> [ASSIGNED TASK] Find the line containing "[357,1025,384,1038] site ->" in the material below, then please transcribe it and each line after it exactly, without the pictures.
*** Opening MATERIAL PROVIDED ***
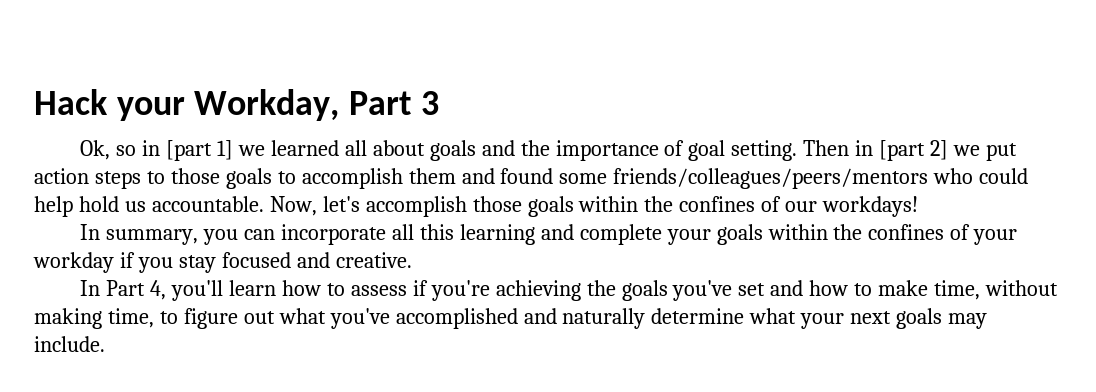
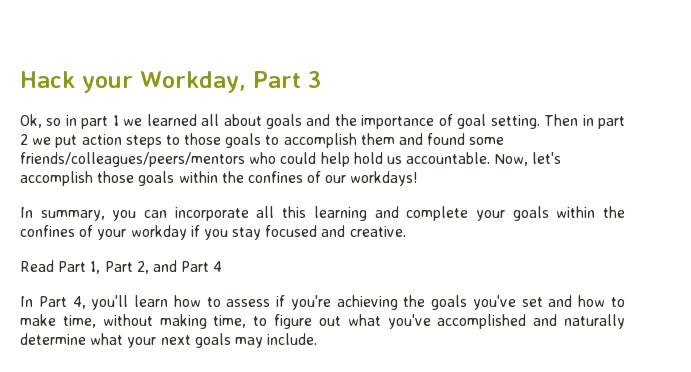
[166,140,234,161] [part 1] -> [81,115,119,129] part 1
[879,140,949,161] [part 2] -> [598,116,626,129] [20,134,28,145] part 2
(412, 260) none -> [20,260,223,274] // Read Part 1, Part 2, and Part 4

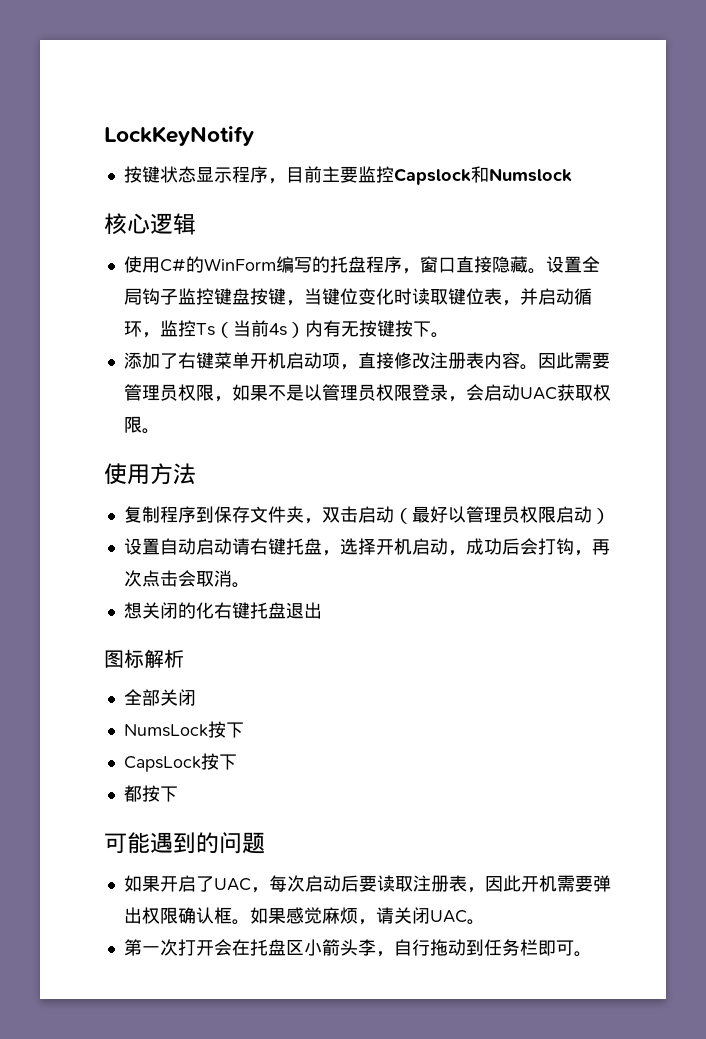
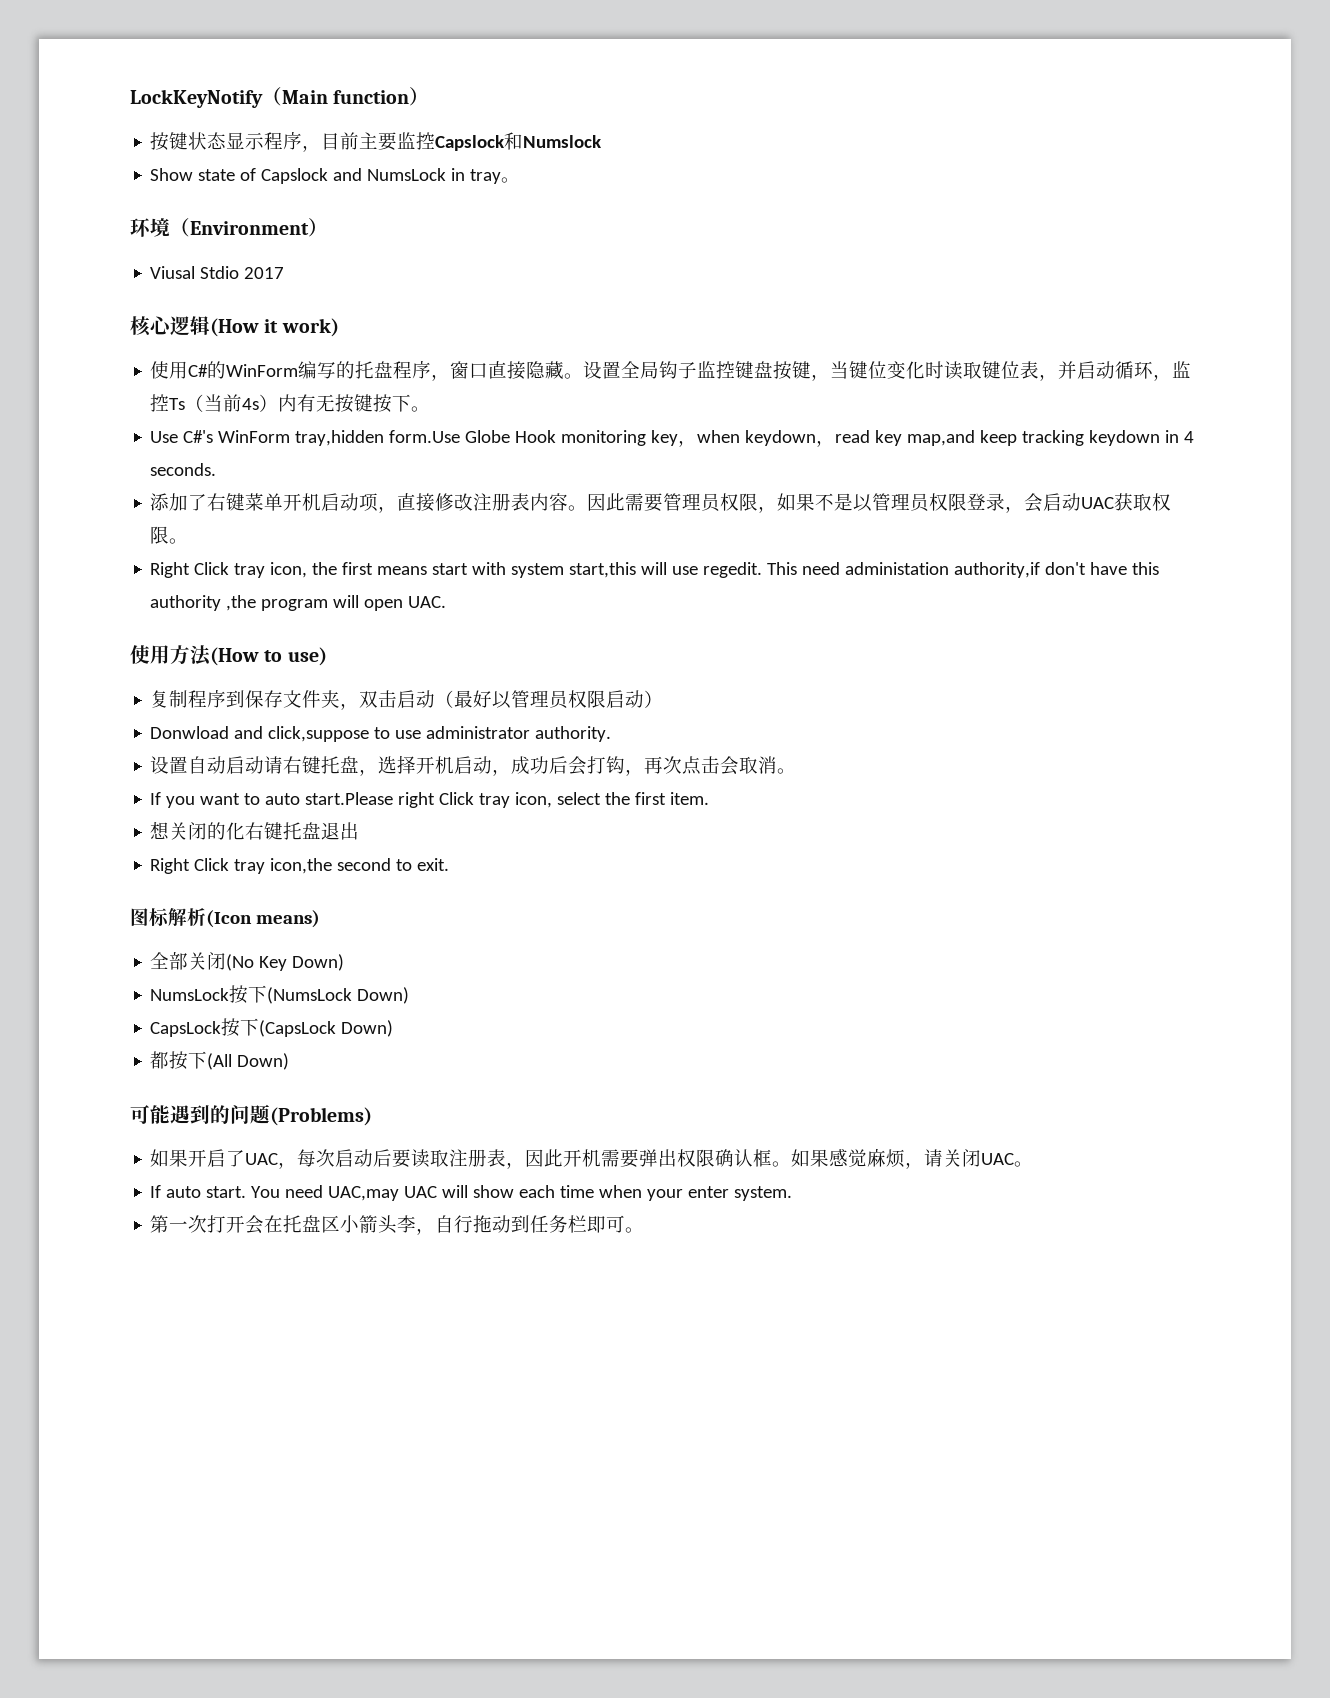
(254, 136) none -> [262,87,430,106] （Main function）
(572, 175) none -> [150,168,521,184] [130,218,328,237] [150,266,285,279] // Show state of Capslock and NumsLock in tray。 // 环境（Environment） // Viusal Stdio 2017
(196, 224) none -> [210,318,339,337] (How it work)
(449, 335) none -> [150,430,1195,447] [150,463,217,476] // Use C#'s WinForm tray,hidden form.Use Globe Hook monitoring key，when keydown，read key map,and keep tracking keydown in 4 seconds.
(160, 431) none -> [150,562,1160,578] [150,595,447,611] // Right Click tray icon, the first means start with system start,this will use regedit. This need administation authority,if don't have this authority ,the program will open UAC.
(196, 474) none -> [210,647,327,666] (How to use)
(610, 516) none -> [150,726,612,742] // Donwload and click,suppose to use administrator authority.
(250, 585) none -> [150,792,710,808] // If you want to auto start.Please right Click tray icon, select the first item.
(322, 610) none -> [150,858,450,874] // Right Click tray icon,the second to exit.
(184, 658) none -> [206,910,320,928] (Icon means)
(196, 697) none -> [226,954,345,971] (No Key Down)
(244, 730) none -> [267,987,410,1004] (NumsLock Down)
(237, 762) none -> [259,1020,394,1037] (CapsLock Down)
(178, 794) none -> [207,1053,290,1070] (All Down)
(265, 843) none -> [270,1107,372,1126] (Problems)
(485, 922) none -> [150,1185,793,1201] // If auto start. You need UAC,may UAC will show each time when your enter system.

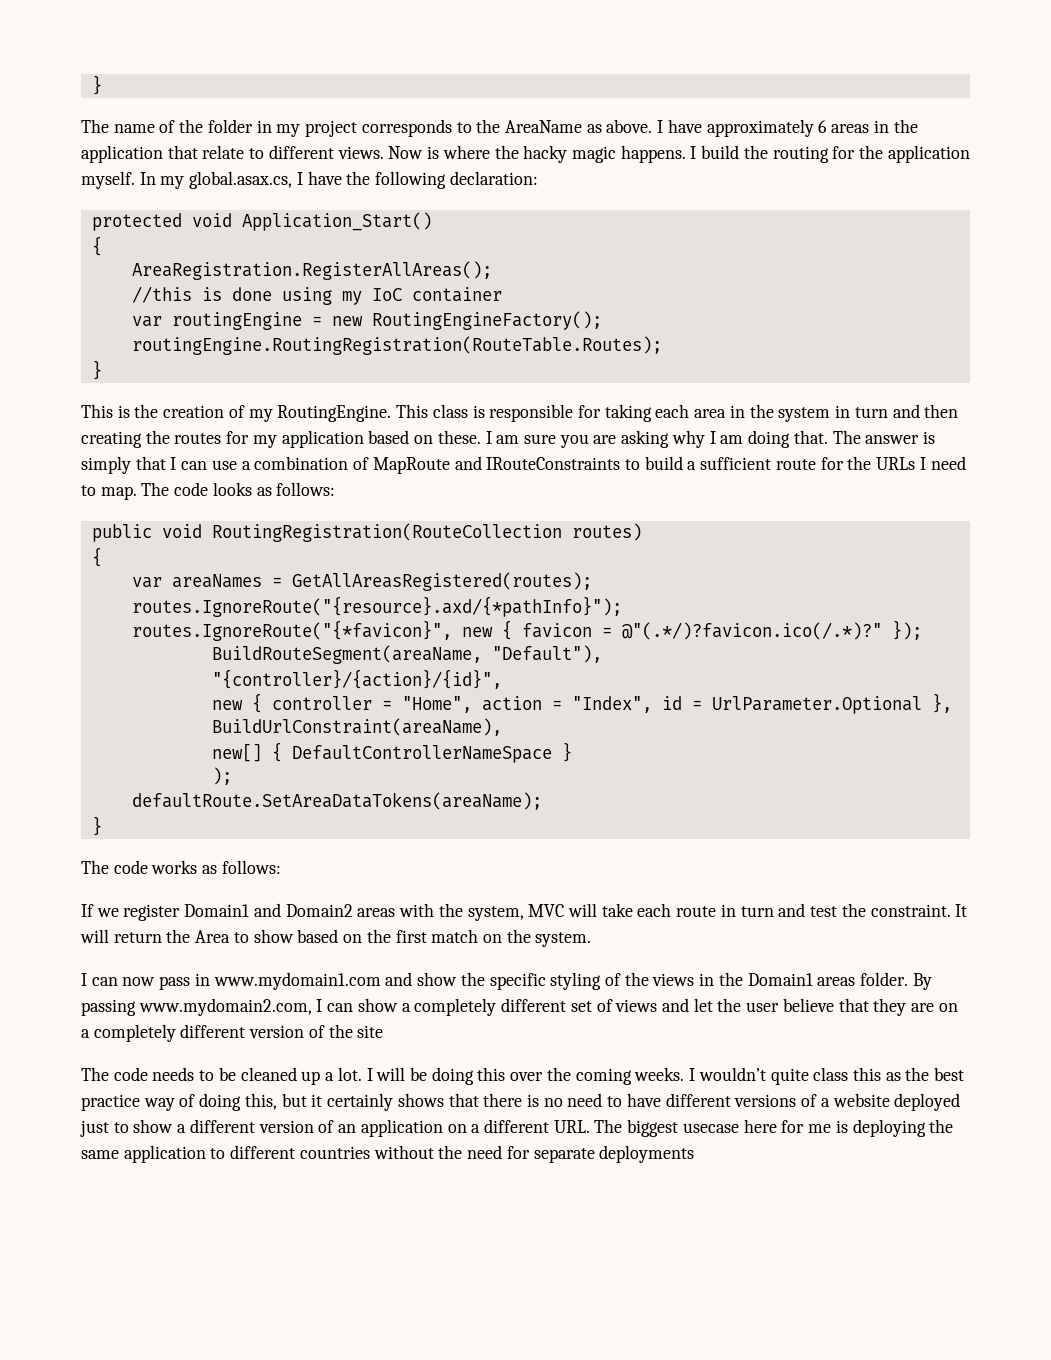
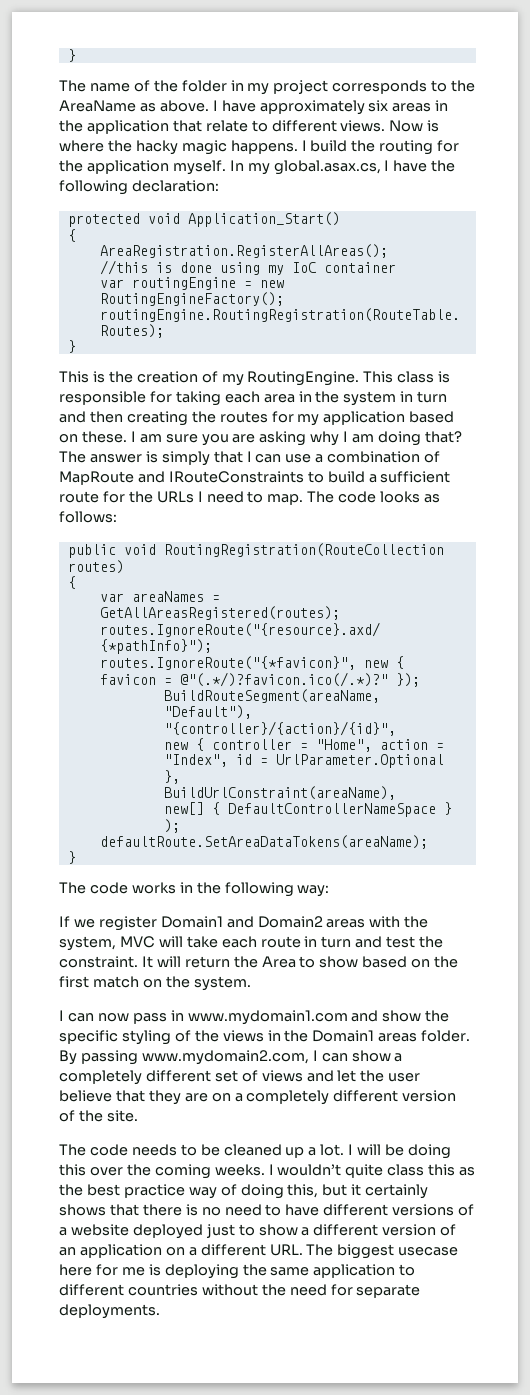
[818,120,828,133] 6 -> [368,100,389,112] six
[793,430,828,444] that. -> [424,431,462,443] that?
[202,860,281,874] as follows: -> [179,882,330,897] in the following way:
[357,1025,384,1038] site -> [106,1110,138,1122] site.
[599,1145,695,1163] deployments -> [59,1304,160,1319] deployments.

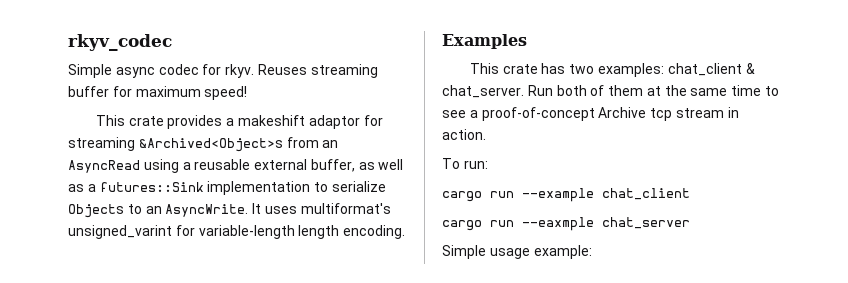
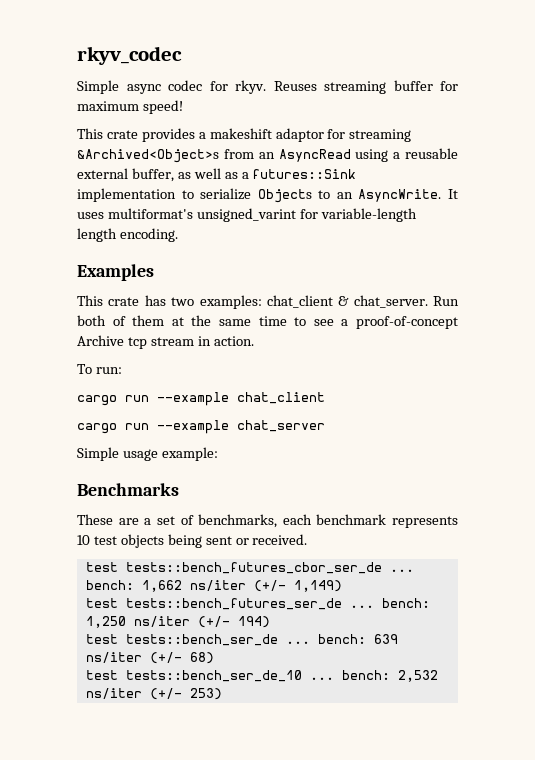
[522,217,594,231] --eaxmple -> [157,420,229,434] --example
(592, 252) none -> [77,483,179,496] [77,514,458,528] [77,534,308,548] [85,562,414,574] [85,580,342,592] [85,598,430,610] [85,616,270,628] [85,634,398,646] [85,652,214,664] [85,670,438,682] [85,688,222,700] // Benchmarks // These are a set of benchmarks, each benchmark represents 10 test objects being sent or received. // test tests::bench_futures_cbor_ser_de ... bench: 1,662 ns/iter (+/- 1,149) // test tests::bench_futures_ser_de ... bench: 1,250 ns/iter (+/- 194) // test tests::bench_ser_de ... bench: 639 ns/iter (+/- 68) // test tests::bench_ser_de_10 ... bench: 2,532 ns/iter (+/- 253)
*** Closing MATERIAL PROVIDED ***
> [RESPONSE BOX]
[357,1025,384,1038] site -> [106,1110,138,1122] site.
[599,1145,695,1163] deployments -> [59,1304,160,1319] deployments.

[522,217,594,231] --eaxmple -> [157,420,229,434] --example
(592, 252) none -> [77,483,179,496] [77,514,458,528] [77,534,308,548] [85,562,414,574] [85,580,342,592] [85,598,430,610] [85,616,270,628] [85,634,398,646] [85,652,214,664] [85,670,438,682] [85,688,222,700] // Benchmarks // These are a set of benchmarks, each benchmark represents 10 test objects being sent or received. // test tests::bench_futures_cbor_ser_de ... bench: 1,662 ns/iter (+/- 1,149) // test tests::bench_futures_ser_de ... bench: 1,250 ns/iter (+/- 194) // test tests::bench_ser_de ... bench: 639 ns/iter (+/- 68) // test tests::bench_ser_de_10 ... bench: 2,532 ns/iter (+/- 253)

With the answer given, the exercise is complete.